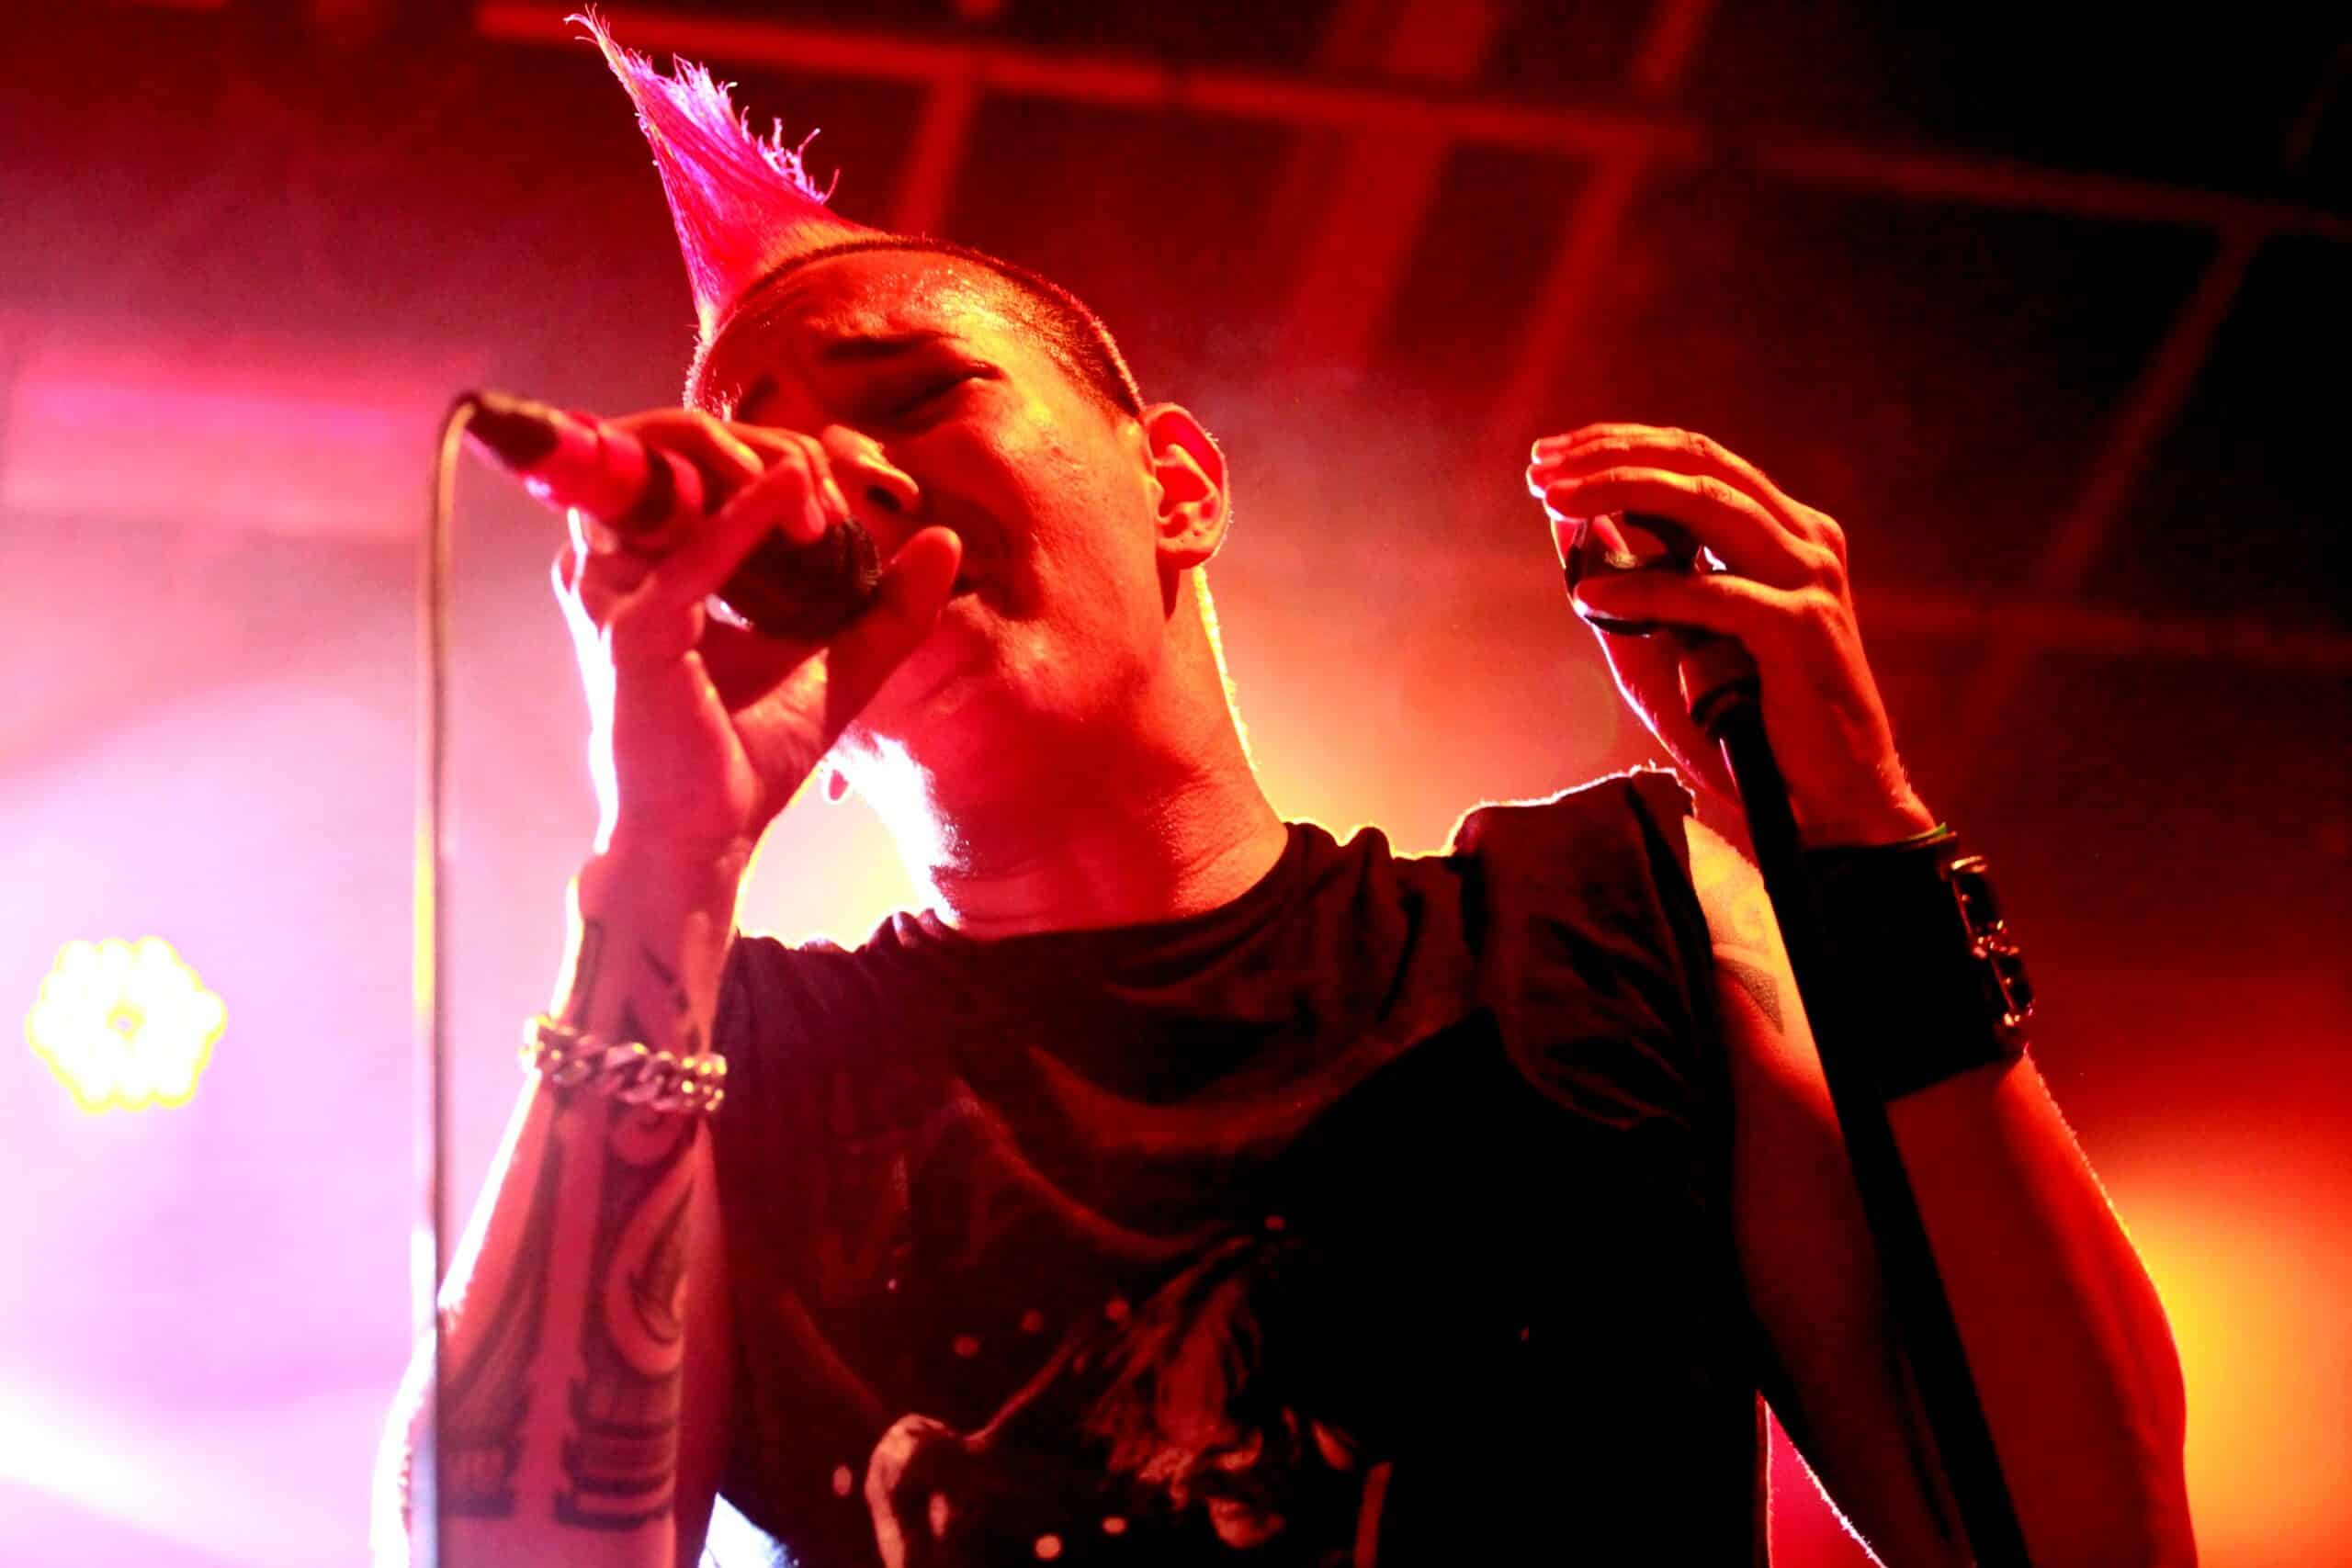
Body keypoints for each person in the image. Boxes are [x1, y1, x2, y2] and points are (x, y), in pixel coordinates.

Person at [377, 20, 2194, 1566]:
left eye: (913, 394)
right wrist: (663, 871)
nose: (837, 478)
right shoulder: (731, 1064)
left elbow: (2079, 1532)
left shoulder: (1607, 916)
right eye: (771, 455)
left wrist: (1865, 841)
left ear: (1176, 486)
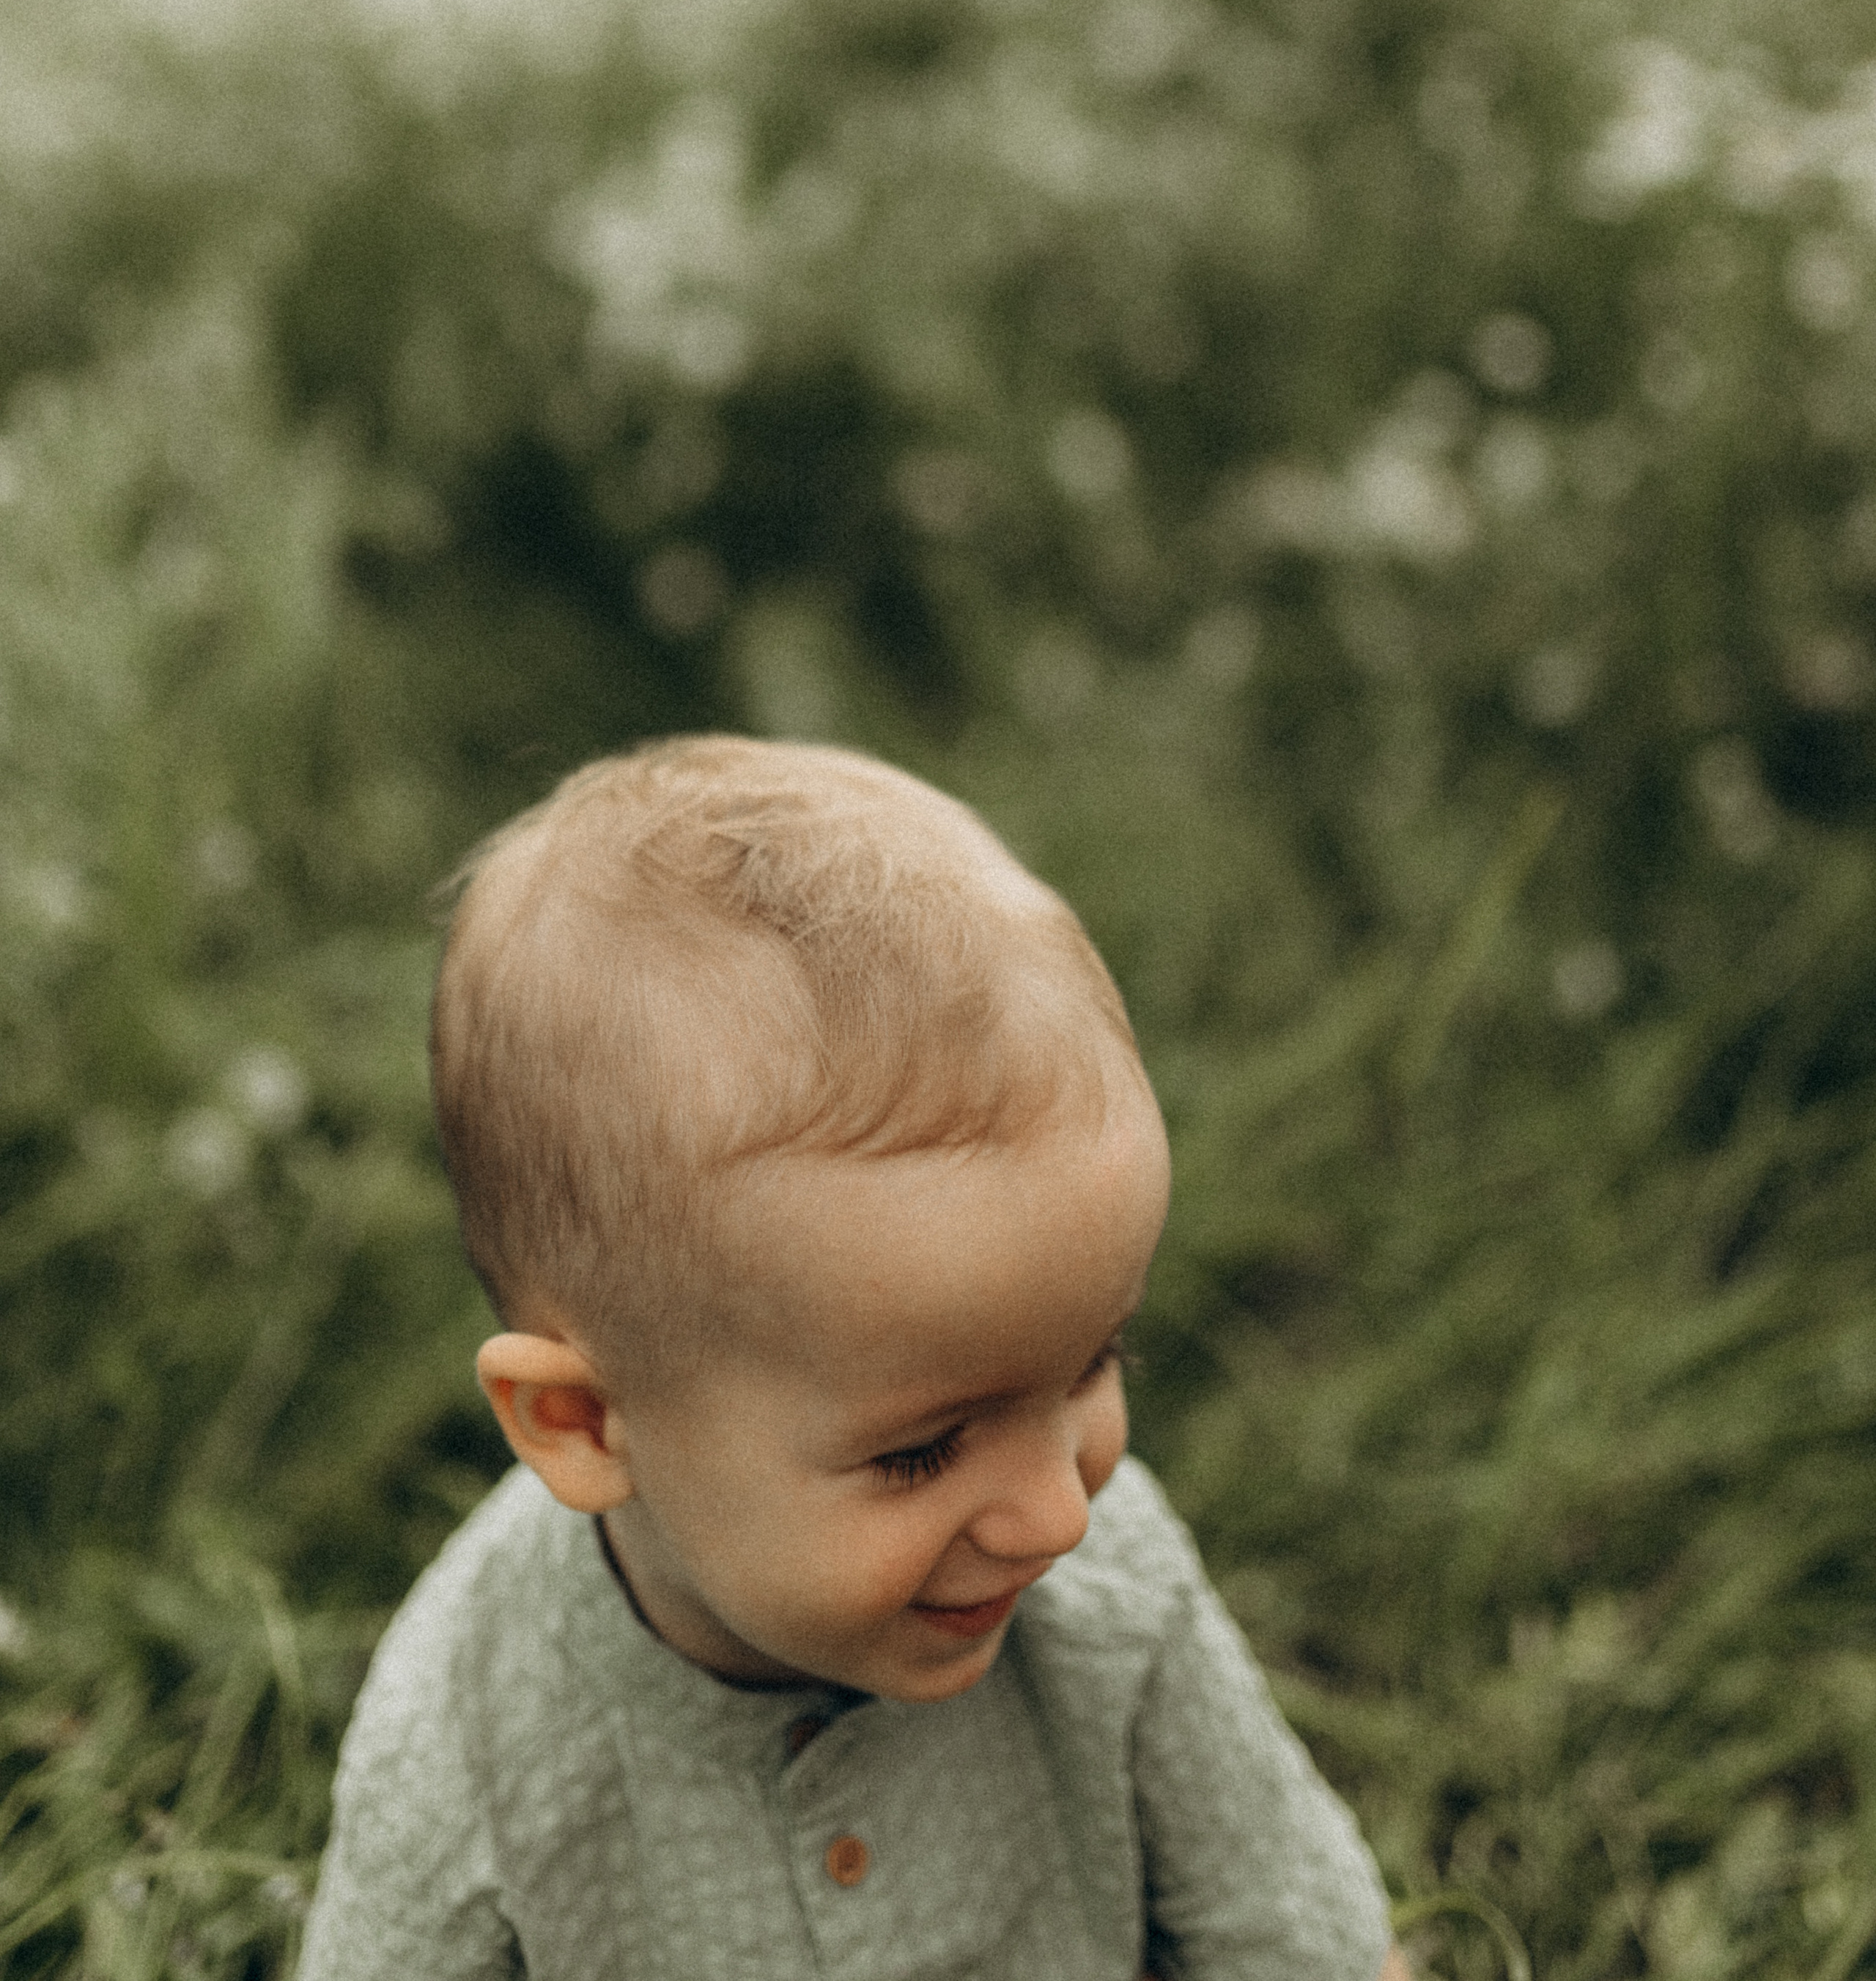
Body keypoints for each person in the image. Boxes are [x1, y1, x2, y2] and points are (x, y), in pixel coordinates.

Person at [302, 736, 1404, 1981]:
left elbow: (1302, 1943)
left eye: (1096, 1363)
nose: (1058, 1515)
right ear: (586, 1425)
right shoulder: (470, 1734)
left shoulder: (1110, 1602)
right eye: (922, 1450)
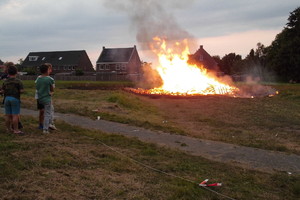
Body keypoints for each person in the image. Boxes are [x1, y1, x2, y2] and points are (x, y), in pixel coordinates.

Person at [1, 65, 24, 134]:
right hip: (15, 99)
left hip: (6, 99)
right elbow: (21, 91)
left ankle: (8, 129)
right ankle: (16, 130)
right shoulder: (18, 81)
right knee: (15, 115)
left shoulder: (5, 81)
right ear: (16, 72)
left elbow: (2, 91)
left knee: (7, 115)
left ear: (8, 72)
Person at [35, 63, 57, 134]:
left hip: (40, 98)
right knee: (47, 114)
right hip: (47, 99)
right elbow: (52, 89)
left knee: (46, 112)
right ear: (48, 70)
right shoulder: (50, 79)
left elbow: (37, 88)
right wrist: (50, 93)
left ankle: (48, 125)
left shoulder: (38, 79)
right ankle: (46, 129)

**WHAT TO WORK ON**
Transcribe each record exactly as it stands, setting aside any pictures.

**TASK RESULT**
Body keypoints for each person in the image. Boxes are [x1, y1, x2, y2] and points are (x, y), in pixel coordinates.

Person at [377, 20, 2194, 1566]:
left eye: (913, 394)
right wrist: (663, 871)
nose: (837, 478)
right shoulder: (731, 1064)
left elbow: (2079, 1532)
left shoulder: (1607, 916)
right eye: (771, 455)
left wrist: (1865, 841)
left ear: (1176, 486)
Body keypoints for each person in the image. Boxes are [x1, y1, x2, y2] and points are (x, y), in pixel coordinates.

Person at [302, 736, 1404, 1981]:
left elbow: (1302, 1943)
left eye: (1096, 1363)
nose: (1058, 1515)
right ear: (586, 1425)
right shoulder: (470, 1734)
left shoulder: (1110, 1602)
right eye: (922, 1450)
Body keypoints for each person in the image. Boxes are [x1, y1, x2, y2] and points are (x, y), in pixel coordinates.

Person at [1, 65, 24, 134]:
right hip: (15, 99)
left hip: (6, 99)
right elbow: (21, 91)
left ankle: (8, 129)
right ankle: (16, 130)
right shoulder: (18, 81)
right knee: (15, 115)
left shoulder: (5, 81)
right ear: (16, 72)
left elbow: (2, 91)
left knee: (7, 115)
left ear: (8, 72)
Person at [35, 63, 57, 134]:
left hip: (40, 98)
right knee: (47, 114)
right hip: (47, 99)
right elbow: (52, 89)
left knee: (46, 112)
right ear: (48, 70)
right shoulder: (50, 79)
left elbow: (37, 88)
right wrist: (50, 93)
left ankle: (48, 125)
left shoulder: (38, 79)
right ankle: (46, 129)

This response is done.